• REQUIRED ACTION: What you give back should be exactly the lines from the one with "Figure 8. Variation" through the end of the data, without the pictures.

• DATA EXCERPTS:
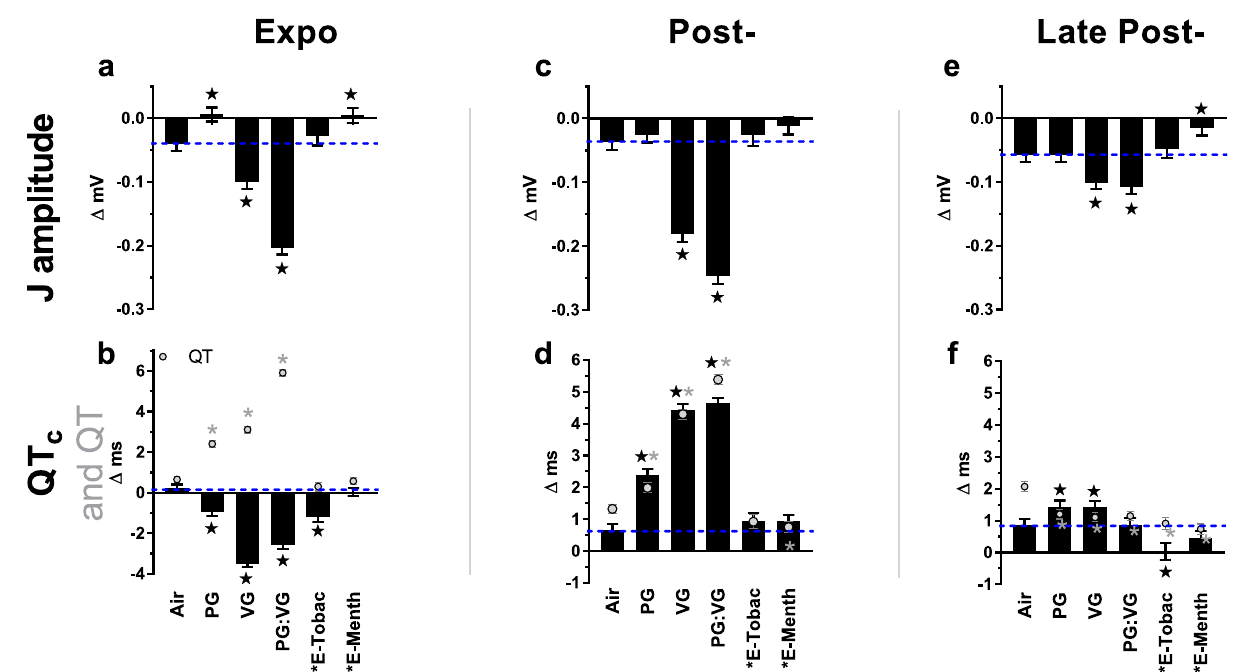
Fig. 5 | Inhalation exposure to E-cig aerosols alters ventricular repolarization. Bars represent least square means (±SEM) of change from 5-min baseline in J amplitude, QT c interval, and uncorrected QT (gray circles) according to exposure phases ( a – f ). Signi fi cance determined by two-sided P <0.05 (vs. Air: star for J amplitudeand QTcand gray asteriskforQT) in mixedmodelanalyses. Blue dashes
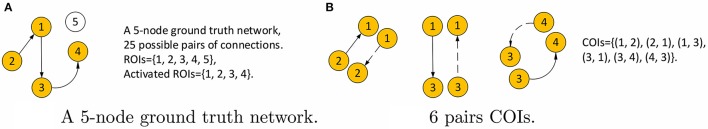
Example calculation of the threshold s for a 5-node network. (A) The network with activated ROIs shown in orange. The number of all possible connections is 52 = 25. (B) The 6 COIs, where the dashed lines are connections that do not existed in the ground truth but still are considered interesting. Therefore, s = 6/25 for this network.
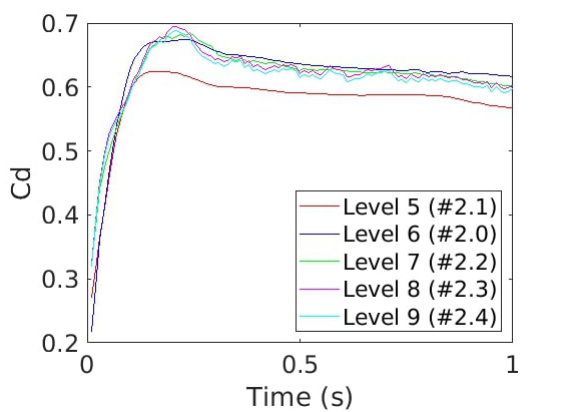
Figure 21. C d time evolution according to the level of refinement for cases #2.0 (blue), #2.1 (red), #2.2 (green), #2.3 (pink) and #2.4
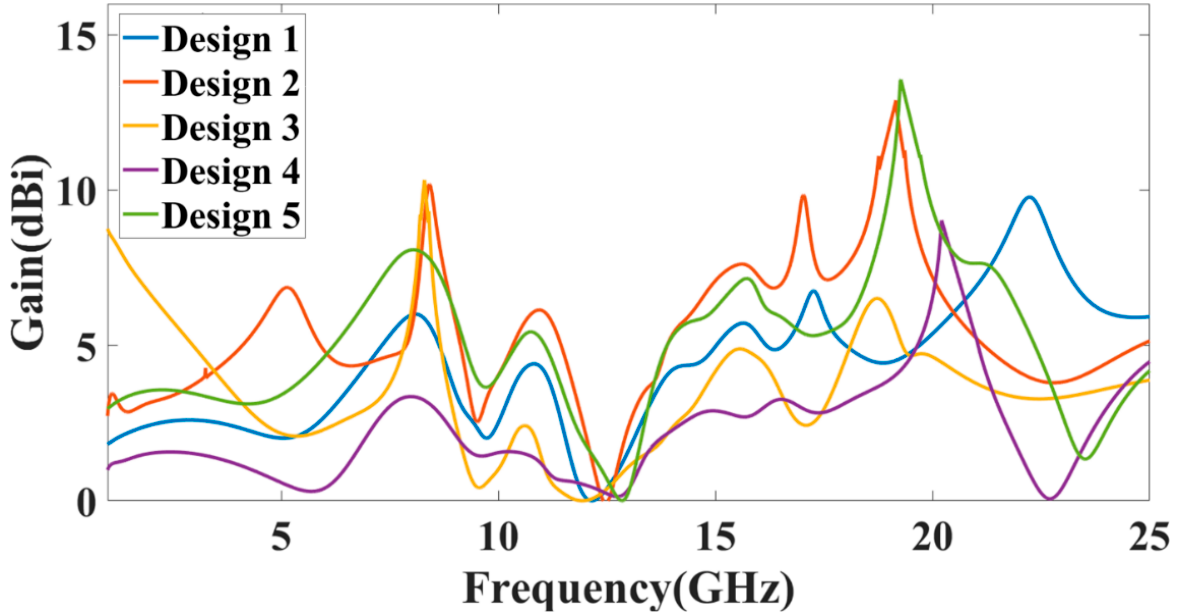
Figure 8. Variation in peak gain (dBi) for the different antenna designs.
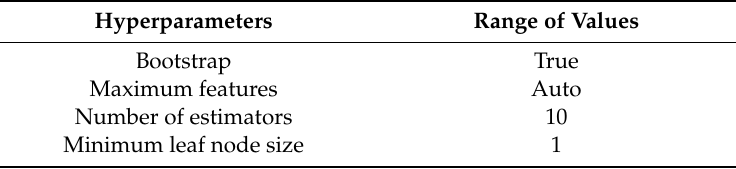
Table 3. Hyperparameters used for RF in the current study.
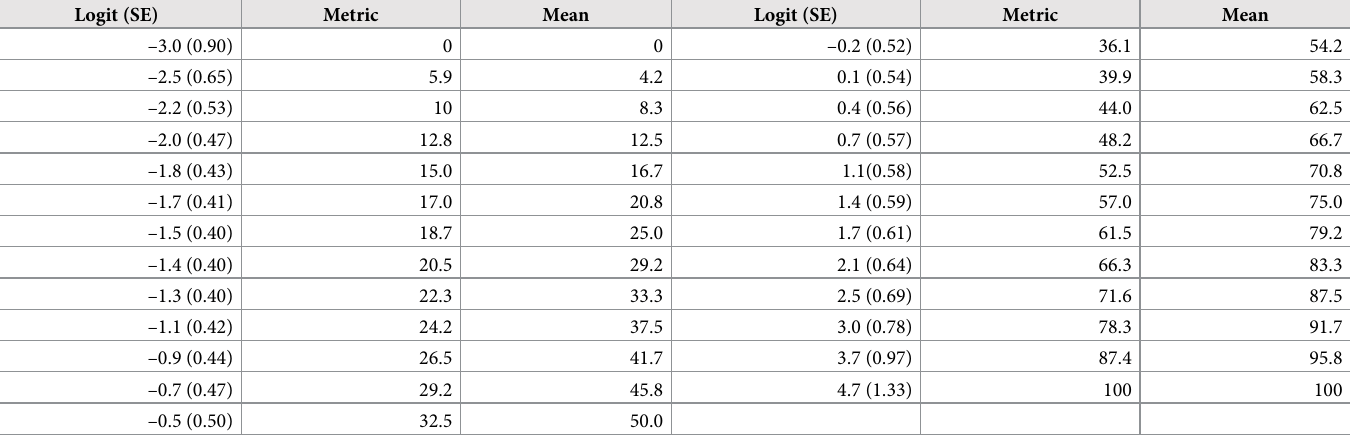
Table 6. Conversion table. Conversion table with interval scale in logit and metric (linearly transformed logit into 0–100 range) on the COPSOQ III Workplace Social Capital scale and their corresponding ordinal scale (mean) equivalents based on Rasch analysis with two testlets, n = 1316. Logit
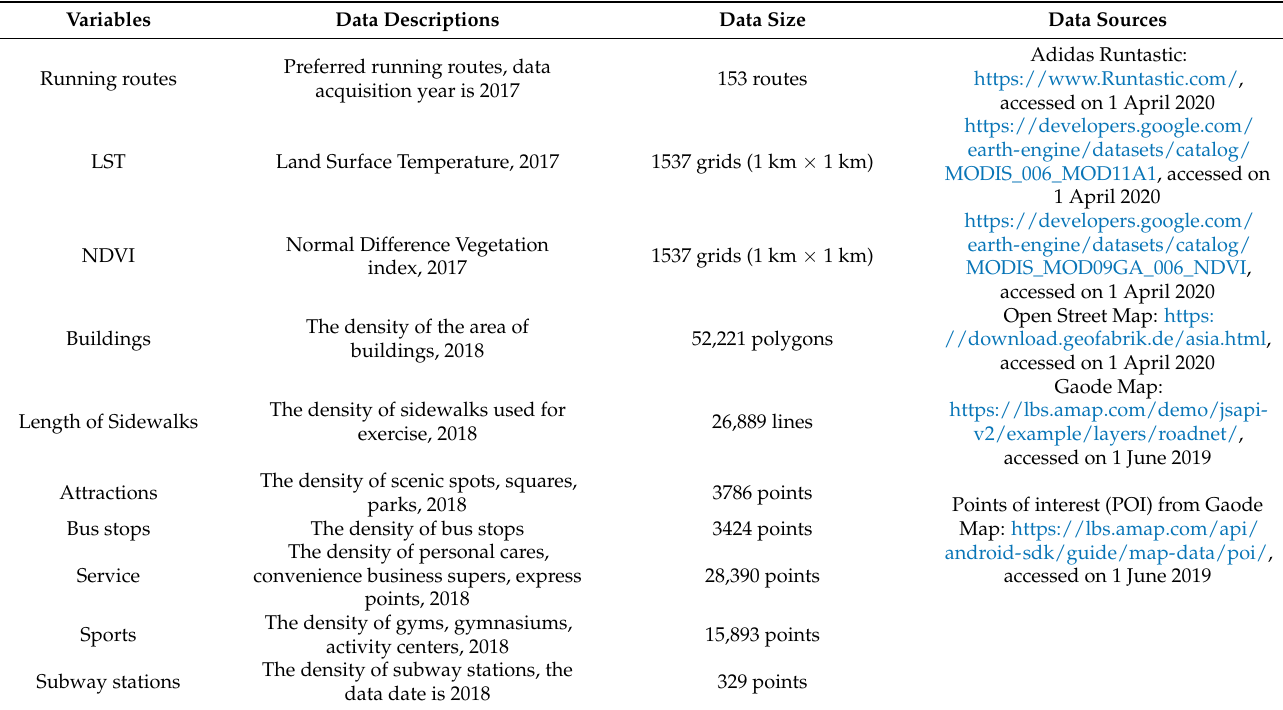
Table 2. The information of running routes data and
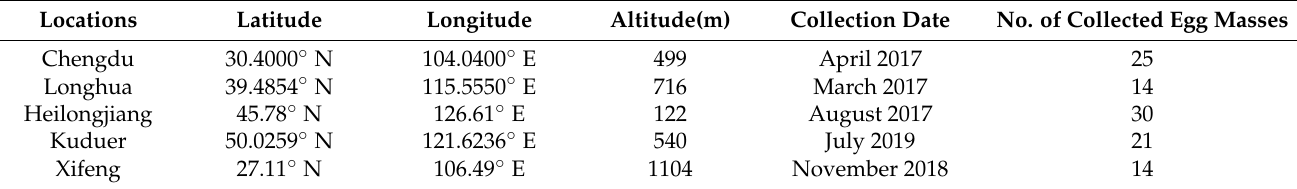
Table 1. Estimated locations (latitude, longitude and altitude) of five sampling areas of Asian spongy moths ( L. dispar asiatica) in China.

• PROBLEM SOLUTION:
Figure 8. Variation in peak gain (dBi) for the different antenna designs.
Table 3. Hyperparameters used for RF in the current study.
Table 6. Conversion table. Conversion table with interval scale in logit and metric (linearly transformed logit into 0–100 range) on the COPSOQ III Workplace Social Capital scale and their corresponding ordinal scale (mean) equivalents based on Rasch analysis with two testlets, n = 1316. Logit
Table 2. The information of running routes data and
Table 1. Estimated locations (latitude, longitude and altitude) of five sampling areas of Asian spongy moths ( L. dispar asiatica) in China.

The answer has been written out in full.